* begin Text to read *

Nfld. & Labrador

MUN prof's use of racial slur in lecture highlights systemic problem, say anti-racism advocates

Newfoundland and Labrador anti-racism advocates are calling for changes in response to a video of a Memorial University professor using a racial slur during a lecture.

University says it's investigating

Anti-racism advocates are calling for educational reform in Newfoundland and Labrador at the K-12 and post-secondary levels. (Paul Daly/CBC)

Newfoundland and Labrador anti-racism advocates are calling for systemic change in response to a video of a Memorial University professor using a racial slur during a lecture.

In the video, assistant professor Sandrine Jean of the anthropology department reads from a slide titled "Systems of Power and Languages," which includes the N-word as part of an example of derogatory language. The word is spelled out and Sandrine utters it while reading off the slide.

Laurabel Mba, a Newfoundland and Labrador social activist, told CBC News she posted the video of the prerecorded lecture on Twitter on Wednesday after a student in the course sent her the video.

"I was taken aback..… I was like, 'this can't be real. This is not a MUN lecture.'" Mba said. "I was shocked, and then I was confused and a little disappointed.… I was very disappointed that this was what happened."

The fact the word wasn't used in a derogatory manner, Mba said, doesn't mean it can't cause harm.

"Hearing those words does automatically cause a gasp moment for a lot of Black people," she said.

Mba said she shared the video to highlight the need for teaching practices that take into account all students in the classroom and the trauma associated with certain words.

"This is a word that does appear in literature. It is part of history. If you're going to be teaching these things, you need to know how to do it without inflicting more trauma on the students that are going to be in your classroom," she said.

Under investigation

In reply to Mba's tweet, Memorial University apologized and said the matter is under investigation.

"We are deeply sorry our students experienced anti-Black racism in a classroom. Anti-Black racism is a systemic issue, and Memorial is committed to redressing anti-Black racism, and to fostering Black inclusion on our campuses, and in our curriculum," said the university in a statement Thursday.

Laurabel Mba, a social activist, says she shared a video of a Memorial University professor using a racial slur to educate people on how such language causes harm. (CBC)

Mba said she isn't calling for the resignation or termination of the professor, but does want to see MUN implement anti-racism education and anti-discriminatory education.

"There's a way to pass on education and information without being harmful, and it's for our institutions to figure out what that looks like," she said.

CBC News has asked the professor to comment but has not yet received a response. In an email, the Memorial University of Newfoundland Faculty Association said it is aware of the situation but was not ready to comment.

MUN needs to be transparent: Black Lives Matter co-president

Raven Khadeja, an anti-racism educator and the co-founder and co-president of Black Lives Matter Newfoundland and Labrador, says the incident is part of a pattern in higher education and the K-12 system.

As an example, Khadeja pointed to a junior high assignment in a Newfoundland and Labrador textbook that asked students to write down why immigrants and refugees should or shouldn't be allowed in Canada.

"Until systemic change is implemented … with regard to anti-racism at all levels of post-secondary education as well as high school intermediate, then we're going to keep seeing issues like these."

* end Text to read *

Directives:
a – In the article about the MUN lecture video, why did Laurabel Mba share the video on Twitter?
b – Copy out the passage of the MUN lecture article from "Mba said she isn't" up to and including "and anti-discriminatory education.".

* begin Provided material *

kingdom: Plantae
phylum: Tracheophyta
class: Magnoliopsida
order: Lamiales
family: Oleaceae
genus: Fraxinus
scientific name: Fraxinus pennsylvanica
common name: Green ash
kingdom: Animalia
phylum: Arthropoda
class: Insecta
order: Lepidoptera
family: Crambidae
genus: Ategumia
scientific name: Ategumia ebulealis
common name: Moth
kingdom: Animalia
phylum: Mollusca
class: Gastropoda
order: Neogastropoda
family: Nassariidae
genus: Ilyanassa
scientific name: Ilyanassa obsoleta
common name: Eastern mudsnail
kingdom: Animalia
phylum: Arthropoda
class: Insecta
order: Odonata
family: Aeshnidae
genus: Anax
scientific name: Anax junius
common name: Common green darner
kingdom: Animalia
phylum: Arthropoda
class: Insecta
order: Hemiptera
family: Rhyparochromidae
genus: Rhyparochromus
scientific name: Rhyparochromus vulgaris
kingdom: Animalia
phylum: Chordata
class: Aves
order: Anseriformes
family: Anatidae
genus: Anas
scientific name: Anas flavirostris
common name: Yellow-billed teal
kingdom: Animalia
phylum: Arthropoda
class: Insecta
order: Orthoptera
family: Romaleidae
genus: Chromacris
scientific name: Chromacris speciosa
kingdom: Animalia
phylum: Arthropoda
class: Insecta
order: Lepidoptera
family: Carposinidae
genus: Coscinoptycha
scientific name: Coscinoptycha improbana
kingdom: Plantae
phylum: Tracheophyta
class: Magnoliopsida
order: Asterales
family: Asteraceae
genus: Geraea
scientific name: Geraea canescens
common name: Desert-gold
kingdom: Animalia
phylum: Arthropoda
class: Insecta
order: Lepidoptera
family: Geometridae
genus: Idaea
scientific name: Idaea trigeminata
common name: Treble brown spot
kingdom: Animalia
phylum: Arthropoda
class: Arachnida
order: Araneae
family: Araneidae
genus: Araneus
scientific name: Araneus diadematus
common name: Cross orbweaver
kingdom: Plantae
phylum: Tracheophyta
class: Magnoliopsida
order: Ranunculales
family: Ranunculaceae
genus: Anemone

* end Provided material *

Solutions to each task:
a – Mba shared the video to highlight the need for teaching practices that take into account all students in the classroom and the trauma associated with certain words. She also wanted to educate people on how such language causes harm.

b –
Mba said she isn't calling for the resignation or termination of the professor, but does want to see MUN implement anti-racism education and anti-discriminatory education.